À FAIRE: Dans l'extrait sur la lutte contre le harcèlement, qu'ont perdu les jeunes filles évoquées, selon ce qu'elles signalent ?

EXTRAIT À LIRE:

Les hashtag ont ouvert la voie, mais plus que jamais, le salut viendra de l’éducatif…
Mais la question qui reste en suspens, c’est quels moyens vont être réellement débloqués pour combattre ce fléau ? Quelques heures de prévention au collège et au lycée n’en viendront pas à bout. Quelques initiatives de profs engagé.e.s non plus. La police et la justice sont concernées car régulièrement les jeunes filles que je rencontre me signalent qu’elles ont perdu confiance dans ce système incapable d’accueillir leur douleur, de les accompagner dans les procédures et qui les renvoie trop souvent à leur solitude de victime. Les parents sont concernés. Comment les sensibiliser aux inégalités générées par une éducation trop genrée ? Les entreprises, les associations, les partis politiques sont concernés. Qui va les inviter à organiser des débats internes sur le sujet ? Qui va orchestrer les formations ? Qui va les financer ? Les lieux publics, les universités, les grandes écoles, les bars, les boites de nuit, les salles de concerts sont aussi concernés.
C’est une chose de parler d’un projet de loi contre le harcèlement de rue mais ce n’est pas suffisant. Il nous faut les moyens de financer une véritable révolution de l’éducatif, pour bousculer au chœur de la transmission inter-génération, les stéréotypes de genre et les inégalités qui en découlent.
Quand on entend un Bruno Le Maire se prendre les couilles dans le tapis des « dénonciations », on mesure tout le chemin, que dis-je l’autoroute à 5 voies, qu’il nous reste à parcourir…
Alors, pour Mr Macron et celleux qui suivront, #balancedufric pour la prévention et l’éducation.

ENREGISTREMENTS FOURNIS:
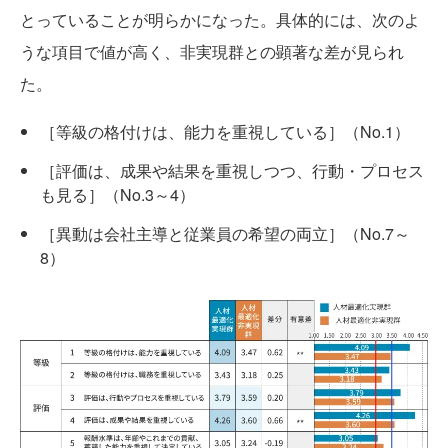
とっていることが明らかになった。具体的には、次のよ
うな項目で値が高く、非実現群との顕著な差が見られ
た。
［等級の格付けは、能力を重視している］（No.1）
［評価は、成果や結果を重視しつつ、行動・プロセス
も見る］（No.3～4）
［異動は会社主導と従業員の希望の両立］（No.7～
8）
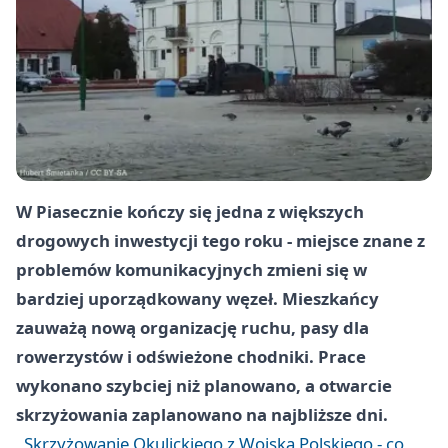
W Piasecznie kończy się jedna z większych
drogowych inwestycji tego roku - miejsce znane z
problemów komunikacyjnych zmieni się w
bardziej uporządkowany węzeł. Mieszkańcy
zauważą nową organizację ruchu, pasy dla
rowerzystów i odświeżone chodniki. Prace
wykonano szybciej niż planowano, a otwarcie
skrzyżowania zaplanowano na najbliższe dni.
Skrzyżowanie Okulickiego z Wojska Polskiego - co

ZONE DE RÉPONSE: Elles ont perdu confiance dans la police et la justice, un système jugé incapable d'accueillir leur douleur.